Page extract →
DTR: I have thought a lot about this external image of Los Angeles as a diverse and cosmopolitan space, and maybe even a Brown space. What is served, and what interests are served, by marketing it as such? And what are the ways in which that ideal of Los Angeles doesn’t filter back down? Just like the old version of the Spanish fantasy past never filtered down to the lives of Mexican people, this notion of Los Angeles as a global, shining example of cosmopolitanism and diversity is so much more surface than substance. It’s one more neoliberal fantasy. The disconnect between the image and the reality is borne out in the buildings where people live and work and spatialized in suburbia, in the spaces of inner-city Los Angeles, and behind the scenes in Hollywood. Think about all the people who work in craft services and the thousands of names you see rolling by in the credits, people who make $18 an hour or less and have no profit stake. If we want to think about Hollywood, it conceals a great deal of class and color differentiation even in the production of the movies that give us the Hollywood image.
WC: Absolutely. The two words I just wrote down as you were talking were “power” and “labor.” If you take a step back from those Hollywood productions, you see who’s working on those sets, who’s doing the heavy lifting, who’s doing the service work, who’s bringing the food. Whiteness, even though it is a cultural construct like any other racial idea, can be mapped. And you can see how extremely segregated white people are in Los Angeles. The director of my kids’ preschool, who was a longtime organizer for the Bus Riders Union, she taught me something important this summer: she said that anti-racism is not enough, because people will never fight for something or somebody until they learn to love it first. What that extreme ongoing segregation does is it allows people—particularly white people—to not see people of color. So, yes, L.A. is multicultural, but it’s also hierarchical, it’s also extremely sort of caste-driven. And so it’s not that there are not people of color in those spaces, it’s just that they’re in a particular hierarchy that allows them to not be seen by people in the dominant class. That’s an important way of thinking about how segregation and the socialization of race feed into these geographies, these dominating geographies of whiteness in Los Angeles that are exemplified by Hollywood.
JK: I think Eric mentioned the Spanish fantasy past, and David as well. That’s exactly what was happening in the late nineteenth and early twentieth centuries, when Los Angeles was being sold as this idyllic place where racial tensions didn’t exist and where, according to the advertising, it was a white space. But all that was based on the work of nonwhite peoples, whether it was Chinese and Japanese immigrants or Mexican Americans and Mexican immigrants. That tension is centuries-long in California.
BS: This erasure, when you look at Indigenous peoples, that’s also something that we can map or look at with regard to other imperial forces, as David said. And so when we think about California coming into being, or Los Angeles coming into being, we think about the Spanish Empire. We think about the Mexican Empire. We think about the United States. But there still tends to be, more than anything else, erasure of Indigenous peoples. I think that’s the most invisible group we have in our society. And so when we think about whiteness, and even multiculturalism, there seems to be very little place for these groups of people.

Data lines →

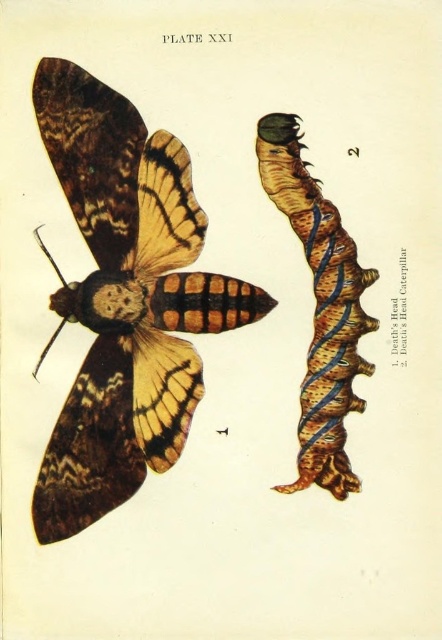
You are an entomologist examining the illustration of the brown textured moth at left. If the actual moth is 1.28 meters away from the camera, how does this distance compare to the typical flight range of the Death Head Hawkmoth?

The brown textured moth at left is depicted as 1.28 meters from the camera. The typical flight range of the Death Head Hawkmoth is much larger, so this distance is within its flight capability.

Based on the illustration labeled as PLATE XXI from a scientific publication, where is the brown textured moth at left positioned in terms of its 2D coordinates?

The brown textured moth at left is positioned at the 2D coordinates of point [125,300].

Written problem →
Could you reproduce the stretch of the Los Angeles discussion above from "BS: This erasure, when" through "groups of people.", word for word?

Answer for the task →
BS: This erasure, when you look at Indigenous peoples, that’s also something that we can map or look at with regard to other imperial forces, as David said. And so when we think about California coming into being, or Los Angeles coming into being, we think about the Spanish Empire. We think about the Mexican Empire. We think about the United States. But there still tends to be, more than anything else, erasure of Indigenous peoples. I think that’s the most invisible group we have in our society. And so when we think about whiteness, and even multiculturalism, there seems to be very little place for these groups of people.